PARKING permits will soon go digital in Vincent, but some residents are unhappy about a lack of consultation.
Three readers have contacted the Voice with various concerns about the new system, which sees residents create an account where they can lodge their rego number as well as those of guests.
Rangers will use number plate scanners to automatically figure out who’s allowed ‚Äì and who cops a fine.
Council staff reckon it solves the problem of permits being lost, stolen, falling off the dash or disappearing with a visitor, and there’s no waiting period while a paper one gets printed and posted.
But Highgate’s Gordon Lee told the Voice people without computers or the internet would be unable to join the online system.
North Perth’s John Matthews said he couldn’t see it fixing the current system’s problems of low-priority streets rarely being patrolled, or the leniency shown to bad parkers.
This week another reader said that without permits on dashboards, residents couldn’t tell if their streets were clogged with illegal parkers. She had a dozen other questions about how it would operate and says the council should have consulted.

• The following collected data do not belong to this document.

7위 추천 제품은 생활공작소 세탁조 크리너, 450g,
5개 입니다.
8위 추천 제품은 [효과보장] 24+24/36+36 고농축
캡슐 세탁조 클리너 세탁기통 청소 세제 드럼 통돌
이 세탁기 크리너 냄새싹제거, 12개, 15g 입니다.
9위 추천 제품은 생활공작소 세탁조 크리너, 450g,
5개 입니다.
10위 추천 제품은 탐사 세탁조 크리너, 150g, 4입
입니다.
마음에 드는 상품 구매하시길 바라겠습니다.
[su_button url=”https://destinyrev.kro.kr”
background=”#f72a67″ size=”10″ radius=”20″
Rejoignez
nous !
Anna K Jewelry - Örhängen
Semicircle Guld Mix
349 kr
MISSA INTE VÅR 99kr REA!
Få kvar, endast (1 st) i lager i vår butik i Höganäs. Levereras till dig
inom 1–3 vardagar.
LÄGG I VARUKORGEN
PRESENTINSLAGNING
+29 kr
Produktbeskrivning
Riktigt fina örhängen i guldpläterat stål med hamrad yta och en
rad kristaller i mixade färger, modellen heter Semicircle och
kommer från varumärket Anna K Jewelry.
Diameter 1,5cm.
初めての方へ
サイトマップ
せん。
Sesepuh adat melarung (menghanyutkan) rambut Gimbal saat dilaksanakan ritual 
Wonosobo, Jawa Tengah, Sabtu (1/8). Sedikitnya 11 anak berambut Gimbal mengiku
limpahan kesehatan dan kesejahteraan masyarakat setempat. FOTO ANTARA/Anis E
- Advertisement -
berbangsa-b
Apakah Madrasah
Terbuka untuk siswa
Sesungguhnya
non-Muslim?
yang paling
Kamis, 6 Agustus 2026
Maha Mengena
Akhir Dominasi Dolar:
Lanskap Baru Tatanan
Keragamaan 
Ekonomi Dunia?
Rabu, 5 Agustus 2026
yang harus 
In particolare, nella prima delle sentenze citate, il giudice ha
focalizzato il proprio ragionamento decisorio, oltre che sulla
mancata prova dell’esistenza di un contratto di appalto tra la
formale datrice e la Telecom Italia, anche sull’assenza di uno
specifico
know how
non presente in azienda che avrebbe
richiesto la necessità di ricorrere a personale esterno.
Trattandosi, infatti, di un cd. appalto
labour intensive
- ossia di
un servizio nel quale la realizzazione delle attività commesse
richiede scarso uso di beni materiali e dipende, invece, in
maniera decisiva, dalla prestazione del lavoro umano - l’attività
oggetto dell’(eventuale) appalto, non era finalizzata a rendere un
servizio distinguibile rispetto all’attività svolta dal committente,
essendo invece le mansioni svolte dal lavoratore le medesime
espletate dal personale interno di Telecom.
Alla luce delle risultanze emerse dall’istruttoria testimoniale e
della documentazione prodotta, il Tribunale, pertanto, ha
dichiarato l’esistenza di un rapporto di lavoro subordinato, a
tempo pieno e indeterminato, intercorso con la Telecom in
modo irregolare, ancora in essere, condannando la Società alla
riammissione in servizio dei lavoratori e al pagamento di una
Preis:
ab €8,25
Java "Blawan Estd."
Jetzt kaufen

The change wasn’t run past councillors, with Vincent’s admin viewing it as a simple technology switch they had the delegated authority to implement.
Vincent mayor Emma Cole believes elected members should have been alerted to the pros and cons, and given the chance to decide if it had to go out for community consultation; almost all changes that go in front of council get advertised unless they’re extremely minor or technical.
Communication
Instead, some councillors only learned of the new system when letters went out to existing permit holders and some started arcing up.
Ms Cole says the new system will be better, but; “I really think we could have done a much better job on communication with that, and that’s something I’ve raised with the CEO”.
As a result of the complaints, paper permits will remain for people who can’t access the e-permit system through disability or lack of internet access.
Ms Cole says a new letter will be going out in the next couple of weeks properly explaining the e-permit system and she says it does have a lot of benefits.
Rangers will be able to hit more streets since they can sweep an area just by driving through rather than scrutinising permits on foot, and visitor passes can be instantly added from a computer or phone so you can give a tradie a visitor pass if they stop by while you’re not home.
“When you look at the benefits, I think they do outweigh the existing permit system,” Ms Cole says.
There’s been a couple of instances where Vincent council’s not been kept in the loop by Vincent staff recently, like the state government’s long term cycle plan which councillors became aware of two years after staff first heard of it.
Ms Cole says councillors have again requested the administration complete a
“Community Engagement Framework,” a year-overdue policy that’d make it clear what has to go out for community consultation.
“A community engagement framework’s something that council has been seeking for some time,” Ms Cole says, adding “we wouldn’t have these situations” if it was in place.